◆ YOUR TASK ◆
If pictures are present, leave them out, and copy the data word for word.

BEGIN DATASET CONTENT

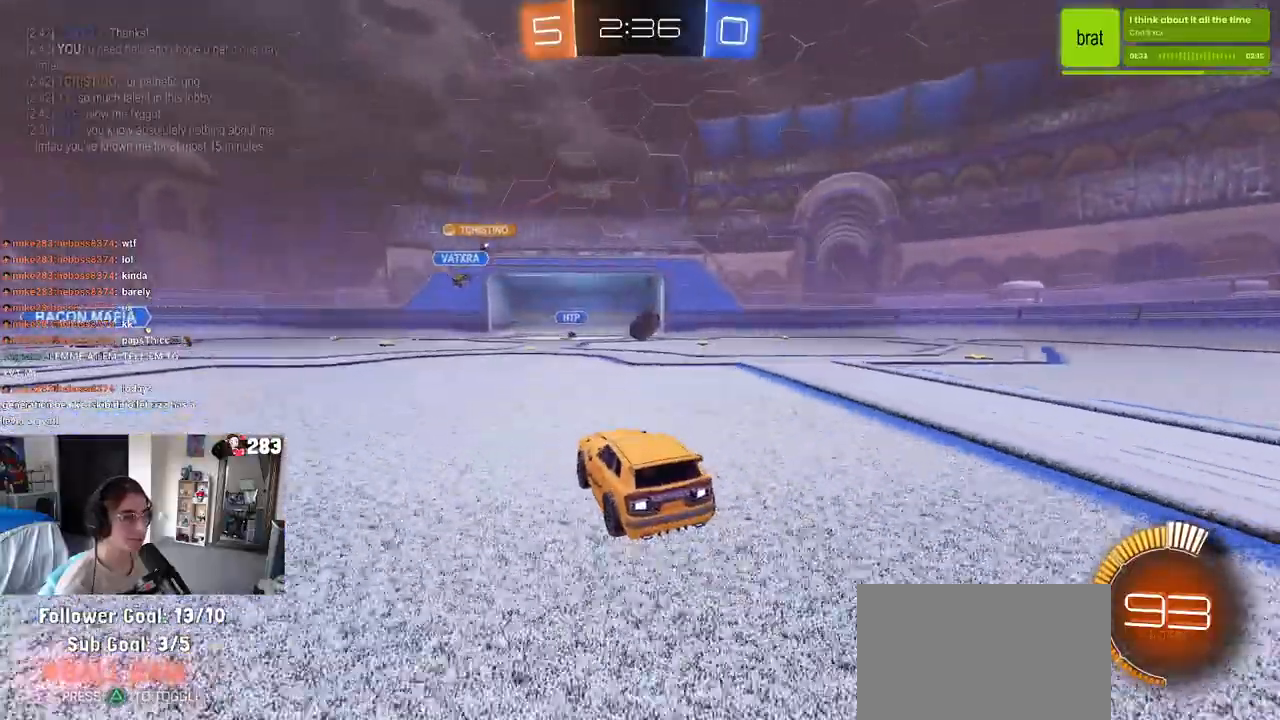
{"dt_ms": 500, "buttons": ["R2"], "left_stick": "right", "right_stick": "center", "events": [[483, "left_stick", "right"]]}
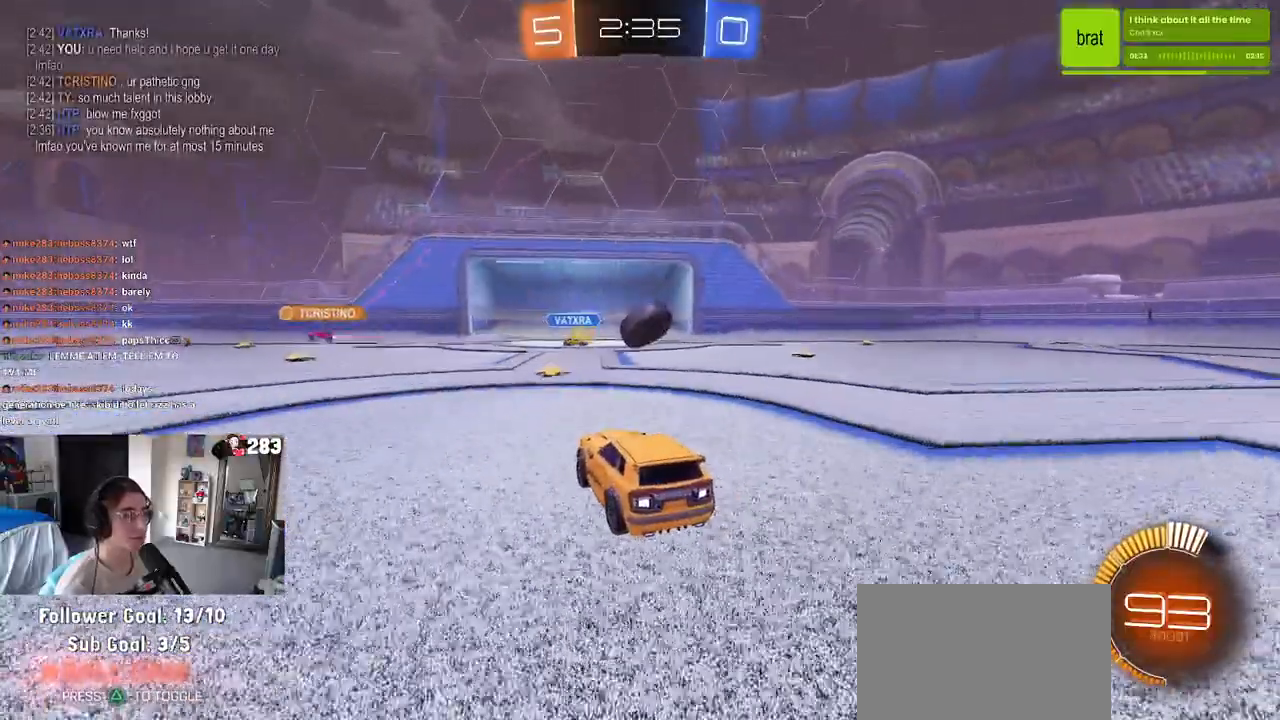
{"dt_ms": 500, "buttons": ["R2"], "left_stick": "right", "right_stick": "center", "events": [[100, "left_stick", "center"], [400, "left_stick", "right"]]}
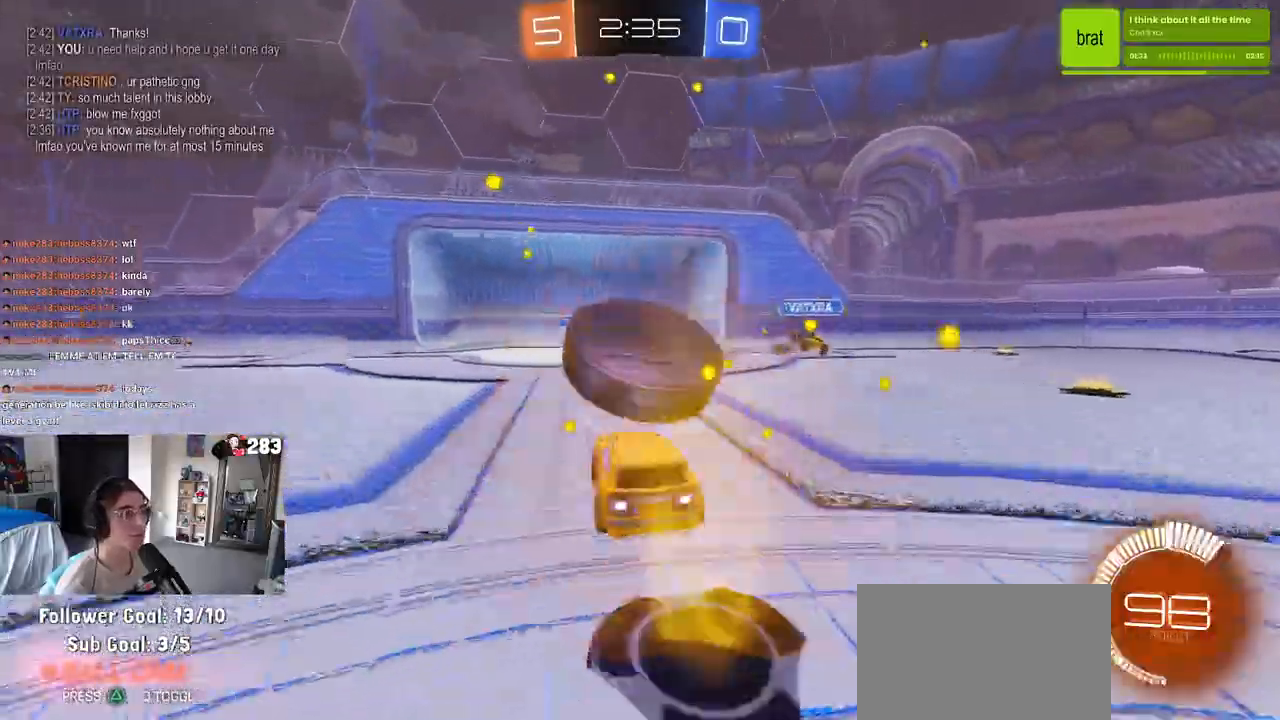
{"dt_ms": 500, "buttons": ["L2"], "left_stick": "center", "right_stick": "center", "events": [[67, "R2", "up"], [67, "left_stick", "center"], [167, "L2", "down"]]}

END DATASET CONTENT

◆ OUTPUT BELOW ◆
{"dt_ms": 500, "buttons": ["R2"], "left_stick": "right", "right_stick": "center", "events": [[483, "left_stick", "right"]]}
{"dt_ms": 500, "buttons": ["R2"], "left_stick": "right", "right_stick": "center", "events": [[100, "left_stick", "center"], [400, "left_stick", "right"]]}
{"dt_ms": 500, "buttons": ["L2"], "left_stick": "center", "right_stick": "center", "events": [[67, "R2", "up"], [67, "left_stick", "center"], [167, "L2", "down"]]}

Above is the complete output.